One painting I liked was a real flower on a painting of a present. It looked like a Jackson Pollock. Alisha told me her friend Nichole MacDonald had created it. When Nichole showed up, we talked a little about art. She had a lot of interesting stories about a variety of topics. But I'd had a migraine that morning, and my medication had me in a funk. I wasn't taking notes. I just hoped I'd remember stuff as I sat down to write this. Unfortunately, I can't remember a thing she told me.
Looking at her painting reminded me of a recent story where a woman bought a Jackson Pollock painting at a thrift store for $5. It didn't fit in the trailer she lived in, so she left it outside. Someone saw it and thought it might be a Pollock. It was. She then sold it for millions. Her neighbor was mad, since it was given to her as a gift. She didn't like the painting and had returned it to her friend. The moral: Never look a gift horse in the mouth. And never give a bad painting back without first going onto eBay.
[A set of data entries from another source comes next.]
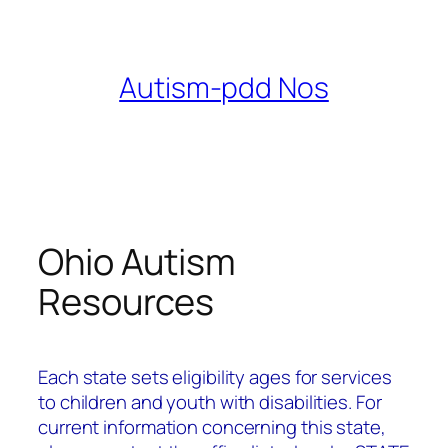
Skip
to
content
Autism-pdd Nos
Ohio Autism
Resources
Each state sets eligibility ages for services
to children and youth with disabilities.
For
current information concerning this state,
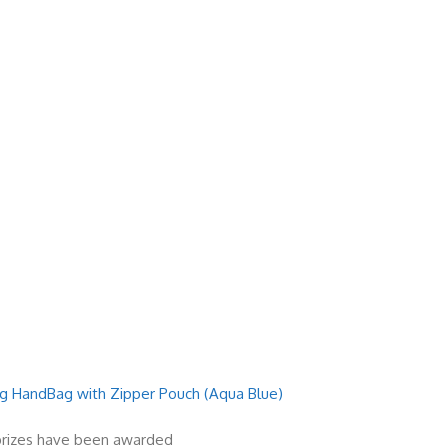
 HandBag with Zipper Pouch (Aqua Blue)
 prizes have been awarded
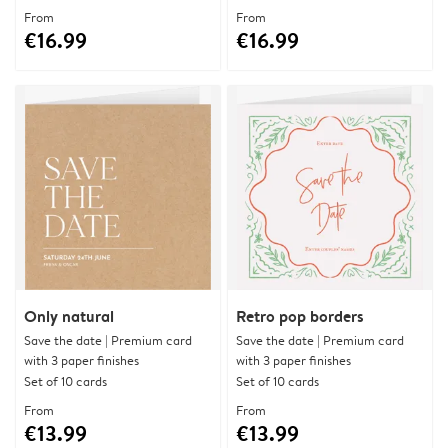
From
From
€16.99
€16.99
Only natural
Retro pop borders
Save the date | Premium card
Save the date | Premium card
with 3 paper finishes
with 3 paper finishes
Set of 10 cards
Set of 10 cards
From
From
€13.99
€13.99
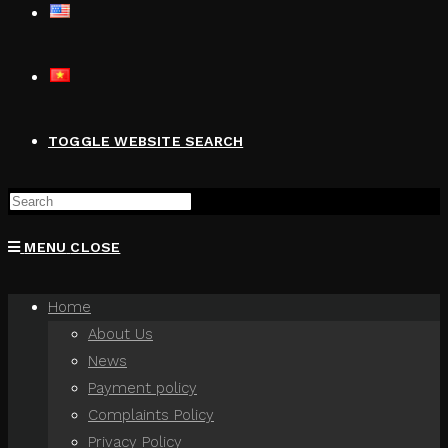
TOGGLE WEBSITE SEARCH
MENU
CLOSE
Home
About Us
News
Payment policy
Complaints Policy
Privacy Policy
I suggested that if we wrote some famous artists' names in the corners of some of this bad art, it would quickly be considered good art. I've said for years that abstract art was just a big sham.
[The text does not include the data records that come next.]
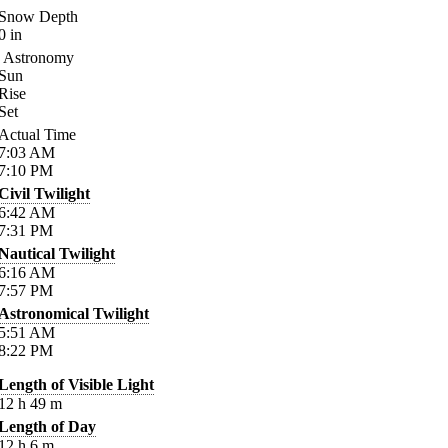
Snow Depth
0
in
Astronomy
Sun
Rise
Set
Actual Time
7:03
AM
7:10
PM
Civil Twilight
6:42
AM
7:31
PM
Nautical Twilight
6:16
AM
7:57
PM
Astronomical Twilight
5:51
AM
8:22
PM
Length of Visible Light
12
h
49
m
Length of Day
12
h
6
m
One of the guys who helped get this event going was Jamie Bacher. He and Alisha hit many garage sales in order to get some of the paintings. I heard Jamie telling one guy, "I love fish. But not in art. Fish in an aquarium are nice. Fish on my plate at dinner. But I don't like fish in art." The painting he was looking at was bad. I also found out that this art show was originally going to be at Jamie's place, but they didn't think they'd have enough room. So they had it at the Actors Alliance on Adams Avenue. They were charged $15 an hour.
There was a donkey picture that said "5 pesos an ass." I also saw a poster of a bullfighter getting struck by a horn that was an advertisement for a hotel chain. They actually bought that from the hotel for $5.
There were two pairs of jeans with paint all over them. Someone told me, "Those were my friend's. He actually wore those to work, and that's how they got that way."
As I was looking at the jeans two guys passed me. One said, "I might buy those if I knew the size. I want to make sure they'd fit." His friend said, "Did you see that painting of Jesus blessing the semi? Maybe the trucker was on a mission from God."
I saw a few plastic masks on the wall. I asked Alisha about them. She said, "They were at the 99 cent store, but I talked them down to 50 cents."
I went outside to smoke a cigar and was talking about movies with some guys. One of them had just gotten back from England, where he saw Christian Slater in a stage production of One Flew over the Cuckoo's Nest. The next day, I read in the paper that Slater's bodyguard was stabbed by a crazy fan after one of the performances.
A few people were going to the Ould Sod down the street for a beer. We were drinking wine (and I kept wondering if the cops driving by would do anything), but we decided to also head over to the Sod. I felt bad for Jamie and Alisha and everyone else who had to take everything down and clean up the place.
A lady named Sara who I met at the party told me she was the karaoke queen of Texas. She actually won that title in a competition. I asked what was the prize and was told, "A $75 bar tab." I got to hear her sing "Hit Me with Your Best Shot" before going home.
I went to the gallery for the actual bad art show weeks later. It was in North Park at the Acoustic Expressions store on University. It's a music store with a big warehouse area. They donated the space.
Alisha said, "Let me show you a few of the new pieces we got." One was a naked woman eating an apple painted onto a mirror. Alisha laughed and said, "You missed our live auction. We had a broken Slinky that didn't have any bids. Once we started the live auction, there was a small bidding war. It started at a dollar, and two people were going back and forth. It ended up selling for $10."
Later I saw the girl walking around with this tangled mess. I said, "What are you going to do with it? Are you going to try to fix it? Are you going to display it somewhere?" She just laughed.
Alisha spotted an ugly jug and decided that since it didn't have any bids, she'd do a live auction. It was a yellowish color, with pearls around it. Alisha said, "Who knows? These could be real pearls. And the person at the thrift store who sold it to me told me it was on the set of That '70s Show. It was an episode that never ran." Everyone laughed. A woman bought it for $19. Alisha said, "Maybe I should take the price tag off it so you don't know how bad you got screwed."
I was told they had gone to garage sales that morning to look for Christmas lights to hang up. They ended up finding boxes of lights for $6. They also found a homemade lamp composed of different pieces of bent-up metal. Colin, one of the guys I talked movies with at the last party, told me, "It was embarrassing, because the woman who made this lamp was selling it to us. We didn't want to tell her it was for a bad art show."